REPUBLIKA.CO.ID, JAKARTA -- Direktur Eksekutif Indonesia Iron & Steel Industry Association (IISIA) Hidajat Triseputro mengatakan, industri baja hilir harus diproteksi agar tidak terganggu oleh praktek-praktek unfair trading, dan serbuan impor. Apabila, industri baja hilir sudah aman dari serbuan impor maka secara otomatis industri hulu akan terbantu.
"Saat ini sedang kita proses harmonisasinya," ujar Hidajat ketika ditemui di Kementerian Perindustrian, Selasa (23/6).
Hidajat mengatakan, salah satu penyebab daya saing baja di dalam negeri masih lemah yakni karena adanya praktek unfair trading. Untuk memerangi hal tersebut, sejumlah asosiasi baja di Amerika Serikat dan Eropa telah mengajukan petisi atas praktek unfair trading tersebut.
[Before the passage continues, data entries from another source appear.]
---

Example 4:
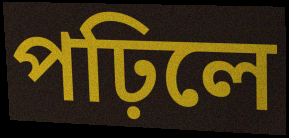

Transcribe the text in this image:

পঢ়িলে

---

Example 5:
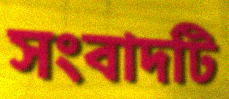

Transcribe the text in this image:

সংবাদটি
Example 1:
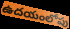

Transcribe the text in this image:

ఉదయంలోపు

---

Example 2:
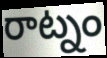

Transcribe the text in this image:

రాట్నం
Menurut Hidajat, untuk mengantisipasi hal tersebut pemerintah Indonesia harus memperkuat industri baja di dalam negeri melalui regulasi yang kuat.
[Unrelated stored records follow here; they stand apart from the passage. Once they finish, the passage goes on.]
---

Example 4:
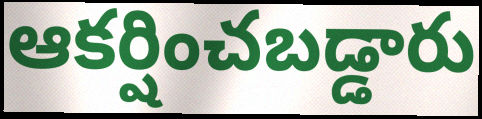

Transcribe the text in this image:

ఆకర్షించబడ్డారు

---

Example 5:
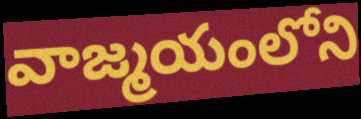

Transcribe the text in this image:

వాజ్మయంలోని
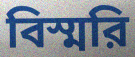
বিস্মরি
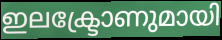
ഇലക്ട്രോണുമായി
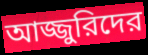
আজ্জুরিদের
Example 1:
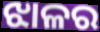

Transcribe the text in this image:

ଝାଳର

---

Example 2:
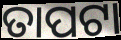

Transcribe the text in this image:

ତାପଟା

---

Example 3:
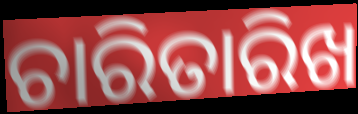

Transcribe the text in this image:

ଚାରିତାରିଖ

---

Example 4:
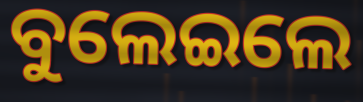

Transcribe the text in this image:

ବୁଲେଇଲେ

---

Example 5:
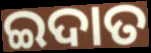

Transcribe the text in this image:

ଇଦାତ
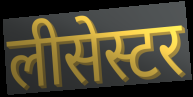
लीसेस्टर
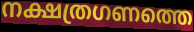
നക്ഷത്രഗണത്തെ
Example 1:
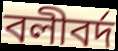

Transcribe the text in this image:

বলীবর্দ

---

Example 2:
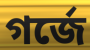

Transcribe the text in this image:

গর্জে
Selain itu, proyek pembangunan infrastruktur di Kuartal II/2015 ini juga harus dimanfaatkan agar menggunakan bahan baku dari dalam negeri. Terutama, bagi proyek-proyek pembangunan yang menggunakan dana APBN atau APBD.
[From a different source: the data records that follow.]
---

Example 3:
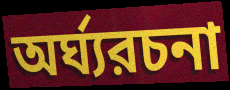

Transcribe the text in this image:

অর্ঘ্যরচনা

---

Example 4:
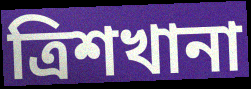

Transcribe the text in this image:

ত্রিশখানা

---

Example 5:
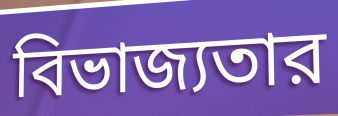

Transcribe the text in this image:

বিভাজ্যতার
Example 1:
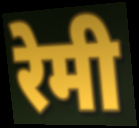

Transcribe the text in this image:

"Kalau itu sudah bisa diatur dengan baik, kita optimistis industri baja lokal bisa survive dan memenuhi kapasitas," kata Hidajat.
Menurut Hidajat, industri baja dalam negeri siap untuk memenuhi kebutuhan proyek pembangunan infrastruktur. Namun, harus diakui bahwa kapasitas produksi belum mampu memenuhi kebutuhan konsumsi baja. Saat ini, kapasitas produksi baja mencapai 9 juta ton dan konsumsi baja sekitar 14 juta ton.
Ia menyatakan tidak masalah apabila ada impor. Akan tetapi, impor baja harus terkendali dan jangan sampai mematikan produsen baja di dalam negeri. Hidajat optimistis apabila program Peningkatan Penggunaan Produk Dalam Negeri (P3DN) dan adanya ketentuan Tingkat Komponen Dalam Negeri (TKDN) dikontrol dengan baik, maka proyek pembangunan akan berjalan tertib.